Text excerpt ::
★ ★ ★ ★ ★

80 why: The current tool surface covers simulator setup, build and launch, UI
81 snapshots, taps, typing, gestures, screenshots, log capture, and debugger
82 attachment.
83 - need: Agent workflow
84 goodDefault: "[Build iOS Apps
85 plugin](https://github.com/openai/plugins/tree/main/plugins/build-ios-app\
86 s)"
87 why: The plugin's iOS debugger agent gives Codex a clear simulator-first loop
88 for reproducing a bug, gathering evidence, and validating the fix after
89 each change.
90 - need: App observability
91 goodDefault: "`Logger`, `OSLog`, LLDB, and Simulator screenshots"
92 why: Codex can use logs and debugger state to explain what broke, then save
93 screenshots to prove the exact UI state before and after the fix.
94
95## Give Codex the whole simulator loop
96
97This use case works best when Codex owns the full loop: choose the right app target, launch the app in Simulator, inspect the current screen, perform the reproduction steps, gather logs and screenshots, inspect a stack trace if needed, patch the code, and rerun the same path to prove the bug is gone.
98
99Use the [Build iOS Apps plugin](https://github.com/openai/plugins/tree/main/plugins/build-ios-apps) when you want that loop to stay agentic. Its iOS debugger workflow is built around XcodeBuildMCP, which means Codex can interact with a booted simulator and gather the same evidence a human would normally collect by hand.
100
101When XcodeBuildMCP is configured with simulator automation, UI automation, debugging, and logging workflows, Codex can own the full reproduce-debug-verify loop. If Codex has not picked a project, scheme, and simulator yet, ask it to discover those first and reuse that setup for the rest of the session.
102
103## Leverage what XcodeBuildMCP can do
104
105These are the practical capability groups to prompt Codex to use:
106
107- Project and simulator discovery: check whether Codex already knows which app target and simulator to use, discover the Xcode project or workspace, enumerate schemes, find or boot a simulator, and keep that setup stable for future build/run steps.

★ ★ ★ ★ ★

Source information ::
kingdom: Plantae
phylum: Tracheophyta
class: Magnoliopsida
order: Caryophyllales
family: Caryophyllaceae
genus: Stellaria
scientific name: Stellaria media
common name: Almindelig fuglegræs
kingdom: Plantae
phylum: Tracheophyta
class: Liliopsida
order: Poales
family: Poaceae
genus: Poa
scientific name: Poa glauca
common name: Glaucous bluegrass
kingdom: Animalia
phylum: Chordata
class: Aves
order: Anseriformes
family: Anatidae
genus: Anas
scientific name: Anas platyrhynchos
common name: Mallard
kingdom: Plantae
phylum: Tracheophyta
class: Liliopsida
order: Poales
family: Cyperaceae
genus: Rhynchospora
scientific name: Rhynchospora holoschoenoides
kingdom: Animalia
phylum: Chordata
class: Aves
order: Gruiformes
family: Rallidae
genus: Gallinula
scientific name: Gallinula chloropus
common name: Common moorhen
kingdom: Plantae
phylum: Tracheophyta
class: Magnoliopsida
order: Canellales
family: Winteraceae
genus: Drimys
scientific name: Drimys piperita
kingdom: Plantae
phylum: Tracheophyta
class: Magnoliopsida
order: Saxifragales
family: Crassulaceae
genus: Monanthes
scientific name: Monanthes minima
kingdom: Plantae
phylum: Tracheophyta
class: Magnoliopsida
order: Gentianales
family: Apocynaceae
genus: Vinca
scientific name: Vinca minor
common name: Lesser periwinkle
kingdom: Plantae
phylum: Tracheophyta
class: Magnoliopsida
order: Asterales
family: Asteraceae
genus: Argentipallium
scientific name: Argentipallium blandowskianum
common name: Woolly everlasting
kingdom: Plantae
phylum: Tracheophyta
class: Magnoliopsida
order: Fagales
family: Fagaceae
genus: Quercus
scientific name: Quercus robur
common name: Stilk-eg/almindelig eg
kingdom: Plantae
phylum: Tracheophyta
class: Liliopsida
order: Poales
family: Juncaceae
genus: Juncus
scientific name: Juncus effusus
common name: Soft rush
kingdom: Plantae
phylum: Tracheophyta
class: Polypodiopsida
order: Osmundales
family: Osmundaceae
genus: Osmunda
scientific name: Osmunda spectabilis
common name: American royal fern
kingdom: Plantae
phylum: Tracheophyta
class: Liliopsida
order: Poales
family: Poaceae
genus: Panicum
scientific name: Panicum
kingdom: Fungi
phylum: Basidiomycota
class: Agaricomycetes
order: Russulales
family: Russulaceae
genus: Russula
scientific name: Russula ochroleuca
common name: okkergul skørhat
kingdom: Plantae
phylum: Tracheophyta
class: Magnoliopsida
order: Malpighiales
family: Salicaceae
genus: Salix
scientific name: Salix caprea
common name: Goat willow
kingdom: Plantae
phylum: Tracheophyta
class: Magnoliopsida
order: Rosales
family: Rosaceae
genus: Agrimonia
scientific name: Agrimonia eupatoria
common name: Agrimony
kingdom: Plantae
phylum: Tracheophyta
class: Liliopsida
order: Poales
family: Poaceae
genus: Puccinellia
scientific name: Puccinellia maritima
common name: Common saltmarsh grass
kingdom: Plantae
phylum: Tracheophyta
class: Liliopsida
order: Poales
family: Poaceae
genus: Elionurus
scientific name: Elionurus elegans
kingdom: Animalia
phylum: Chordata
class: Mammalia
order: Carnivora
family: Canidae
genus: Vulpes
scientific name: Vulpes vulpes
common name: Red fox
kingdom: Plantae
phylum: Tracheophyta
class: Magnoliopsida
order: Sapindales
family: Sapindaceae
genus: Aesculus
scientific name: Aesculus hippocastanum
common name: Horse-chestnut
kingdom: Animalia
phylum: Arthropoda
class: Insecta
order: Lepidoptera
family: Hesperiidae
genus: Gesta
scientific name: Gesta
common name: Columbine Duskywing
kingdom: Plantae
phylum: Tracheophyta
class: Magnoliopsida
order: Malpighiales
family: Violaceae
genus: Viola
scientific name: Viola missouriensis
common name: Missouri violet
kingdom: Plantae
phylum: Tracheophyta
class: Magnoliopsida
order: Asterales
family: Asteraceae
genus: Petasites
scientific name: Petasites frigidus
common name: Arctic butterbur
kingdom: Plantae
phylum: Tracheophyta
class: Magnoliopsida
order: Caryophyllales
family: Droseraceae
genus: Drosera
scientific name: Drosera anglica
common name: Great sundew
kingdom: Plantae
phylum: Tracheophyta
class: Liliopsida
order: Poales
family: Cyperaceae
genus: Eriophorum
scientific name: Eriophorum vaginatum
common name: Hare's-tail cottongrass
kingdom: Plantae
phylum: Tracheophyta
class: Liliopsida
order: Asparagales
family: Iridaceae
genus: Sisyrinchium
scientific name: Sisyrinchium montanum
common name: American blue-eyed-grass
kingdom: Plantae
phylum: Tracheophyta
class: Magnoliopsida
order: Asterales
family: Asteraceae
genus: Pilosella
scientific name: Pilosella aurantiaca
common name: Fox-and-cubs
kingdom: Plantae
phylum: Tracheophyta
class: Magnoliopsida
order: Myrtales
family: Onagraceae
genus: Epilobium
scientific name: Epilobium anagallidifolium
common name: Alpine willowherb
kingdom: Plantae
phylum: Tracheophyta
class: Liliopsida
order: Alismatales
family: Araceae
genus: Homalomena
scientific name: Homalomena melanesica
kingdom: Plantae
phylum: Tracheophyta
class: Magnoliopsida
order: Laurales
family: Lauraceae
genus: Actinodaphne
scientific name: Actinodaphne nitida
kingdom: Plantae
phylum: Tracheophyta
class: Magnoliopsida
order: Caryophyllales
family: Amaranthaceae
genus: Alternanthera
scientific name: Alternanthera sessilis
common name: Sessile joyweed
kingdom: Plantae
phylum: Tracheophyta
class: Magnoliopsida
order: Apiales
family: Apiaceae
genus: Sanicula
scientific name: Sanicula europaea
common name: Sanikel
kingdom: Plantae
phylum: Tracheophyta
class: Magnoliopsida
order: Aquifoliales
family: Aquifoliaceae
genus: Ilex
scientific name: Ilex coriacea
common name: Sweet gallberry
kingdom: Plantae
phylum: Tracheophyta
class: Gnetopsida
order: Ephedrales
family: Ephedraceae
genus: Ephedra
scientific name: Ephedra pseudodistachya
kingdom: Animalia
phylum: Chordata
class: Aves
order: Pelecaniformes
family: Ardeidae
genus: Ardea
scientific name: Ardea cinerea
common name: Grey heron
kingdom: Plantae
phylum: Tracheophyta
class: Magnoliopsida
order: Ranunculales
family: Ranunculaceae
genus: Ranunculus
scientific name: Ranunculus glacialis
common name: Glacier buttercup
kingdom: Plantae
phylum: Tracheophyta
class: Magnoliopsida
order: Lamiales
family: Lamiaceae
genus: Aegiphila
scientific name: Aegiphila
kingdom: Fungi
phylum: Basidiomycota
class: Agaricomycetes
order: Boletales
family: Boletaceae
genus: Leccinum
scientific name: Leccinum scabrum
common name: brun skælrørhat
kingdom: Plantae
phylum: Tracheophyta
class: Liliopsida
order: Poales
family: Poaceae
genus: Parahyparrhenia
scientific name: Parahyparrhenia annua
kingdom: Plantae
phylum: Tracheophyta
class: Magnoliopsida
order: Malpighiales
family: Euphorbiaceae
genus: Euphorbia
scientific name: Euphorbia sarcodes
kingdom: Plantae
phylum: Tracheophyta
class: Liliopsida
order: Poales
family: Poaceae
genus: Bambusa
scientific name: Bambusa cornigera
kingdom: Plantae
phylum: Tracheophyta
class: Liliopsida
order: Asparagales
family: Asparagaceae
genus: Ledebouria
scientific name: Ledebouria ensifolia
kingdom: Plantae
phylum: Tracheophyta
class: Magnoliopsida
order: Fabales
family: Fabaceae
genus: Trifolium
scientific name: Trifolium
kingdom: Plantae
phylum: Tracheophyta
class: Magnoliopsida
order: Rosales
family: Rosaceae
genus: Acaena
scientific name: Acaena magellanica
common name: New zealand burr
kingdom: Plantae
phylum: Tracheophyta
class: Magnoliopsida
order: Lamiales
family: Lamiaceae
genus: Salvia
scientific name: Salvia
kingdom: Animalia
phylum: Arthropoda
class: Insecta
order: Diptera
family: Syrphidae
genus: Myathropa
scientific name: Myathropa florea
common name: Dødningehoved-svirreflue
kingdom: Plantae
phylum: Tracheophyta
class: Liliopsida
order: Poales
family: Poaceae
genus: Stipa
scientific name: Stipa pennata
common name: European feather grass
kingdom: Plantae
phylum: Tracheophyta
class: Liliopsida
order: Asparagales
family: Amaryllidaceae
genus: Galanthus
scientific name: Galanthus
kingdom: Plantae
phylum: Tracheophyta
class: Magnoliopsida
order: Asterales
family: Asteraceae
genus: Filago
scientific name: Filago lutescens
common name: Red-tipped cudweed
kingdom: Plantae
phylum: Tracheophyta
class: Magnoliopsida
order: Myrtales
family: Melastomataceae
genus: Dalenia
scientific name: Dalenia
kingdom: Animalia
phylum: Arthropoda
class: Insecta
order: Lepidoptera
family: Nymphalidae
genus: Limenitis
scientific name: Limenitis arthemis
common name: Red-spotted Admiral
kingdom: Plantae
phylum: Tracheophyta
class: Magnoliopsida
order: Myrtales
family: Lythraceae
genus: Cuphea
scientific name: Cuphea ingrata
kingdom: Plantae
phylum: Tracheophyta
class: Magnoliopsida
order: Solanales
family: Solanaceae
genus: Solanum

★ ★ ★ ★ ★

What you will do ::
a - Answer these questions from the text on debugging iOS apps with Codex:
(i) Which items does it give as the good default for app observability?
(ii) What is the iOS debugger workflow of the Build iOS Apps plugin built around?
(iii) What should you ask Codex to do if it has not yet picked a project, scheme, and simulator?
b - Write out the part of the text on debugging iOS apps with Codex between "87 why: The" and "89 each change.", inclusive, and rename "Codex" to "the agent" in it.

Solution list ::
a -
(i) `Logger`, `OSLog`, LLDB, and Simulator screenshots.
(ii) XcodeBuildMCP.
(iii) Ask it to discover those first and reuse that setup for the rest of the session.

b -
87 why: The plugin's iOS debugger agent gives the agent a clear simulator-first loop
88 for reproducing a bug, gathering evidence, and validating the fix after
89 each change.